Dicen que una sábana tendida, volando por el viento de un hermoso día veraniego del sur, inspiró la escena de Cien años de soledad en que Remedios, la bella, sale volando por el aire; hermosa, celestial y pura, como una ligera y volátil sábana blanca.
Pues esto, y hay que remarcarlo, no fue nada como eso, y para tirarnos esa imagen tan bella habría que decir que fue precisamente lo contrario.
Y no fue culpa de Esteban, cuya imaginación no se quedaba atrás y junto a quien García Márquez, Julio Verne, Balzac o cualquier otro hombre capaz de crearse universos paralelos ante la observación del más cotidiano de los objetos habría quedado opacado, pues, aunque Esteban jamás había escrito un libro, ni siquiera un verso, su imaginación era capaz de cruzar espacios, tiempos, dimensiones, palabras.
El problema fue que los mecates estaban vacíos, tan vacíos, podríamos decir, como los ojos de la amada sin su amado, como el macrocosmos de Kubrick sin música, como el reloj sin tic-tac, como un plato sin comida (todo esto podría haber dicho Esteban pero su mente no podía estancarse tan acá; su mente, que viajaba a la velocidad de la luz, a pesar de no entender lo mínimo de las ecuaciones de Einstein, iba siempre un paso más allá de lo que sus profesores de la escuela consideraban coherente.)
Así pues, mientras Esteban buscaba inspiración para su proyecto de clase de literatura, mirando las nubes que paseaban por el cielo del patio de su casa, se topó con los mecates, esos mecates de plástico rojos que ensangrentaban, negros que recortaban o azules que hacían del cielo una pintura cubista.
No es que los mecates careciesen de belleza, Esteban sabía eso, más bien contrastaban completamente con la belleza tradicional de una fotografía de tarjeta postal.
Esteban no dudaba de la utilidad de los mecates, recordemos que este era un proyecto literario, no publicitario, no una crítica de la praxis, no un ensalzamiento de lo sencillo frente a lo tecnológico (mecates contra secadora de ropa) sino un trabajo de literatura.
Así pues, y tratando de seguir al pie de la letra las palabras de Oscar Wilde en tanto a que todo arte es completamente inútil, Esteban se dispuso a alabar la belleza del trozo de plástico más olvidado, ignorado, desacreditado por los estetas, por los filósofos e incluso por las amas de casa que podían odiarlo más allá de toda lógica.

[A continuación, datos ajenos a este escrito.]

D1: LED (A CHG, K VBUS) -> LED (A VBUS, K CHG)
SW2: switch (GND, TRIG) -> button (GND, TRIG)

Esteban admiró por un instante al creador de tan bella, colorida, folclórica y artesanal obra y fue así, de su repentina sensación de lo bello como algo tangible, concreto y simple; todo lo contrario de la intangible, virginal, etérea y profunda Remedios; que surgió el poema más absurdo, sencillo, realista, de limitado léxico, sin nada de ética y de insalvable estética jamás escrito.
No podemos decir que Esteban se sintió mal ante su reprobatoria calificación en la asignatura de Literatura 5, sin embargo, y talvez sin ser consciente de la causa, no volvió a escribir ni una palabra literaria y se dedicó a la ciencia.
La ciencia no ganó gran cosa, pues Esteban nunca pudo comprender ni una sola de las ecuaciones de Einstein, pero la literatura, sin embargo, perdió a uno de los mejores escritores que jamás existieron y jamás existirán y ni siquiera lo supo.
Habrán los creadores de alejarse de las grandiosas, pero destructivas, divagaciones que giran en torno a los mecates; y habrán de agradecer los lectores que aquella tarde veraniega hubiera en el patio de García Márquez una bella y blanca sábana moviéndose danzante al ritmo del viento.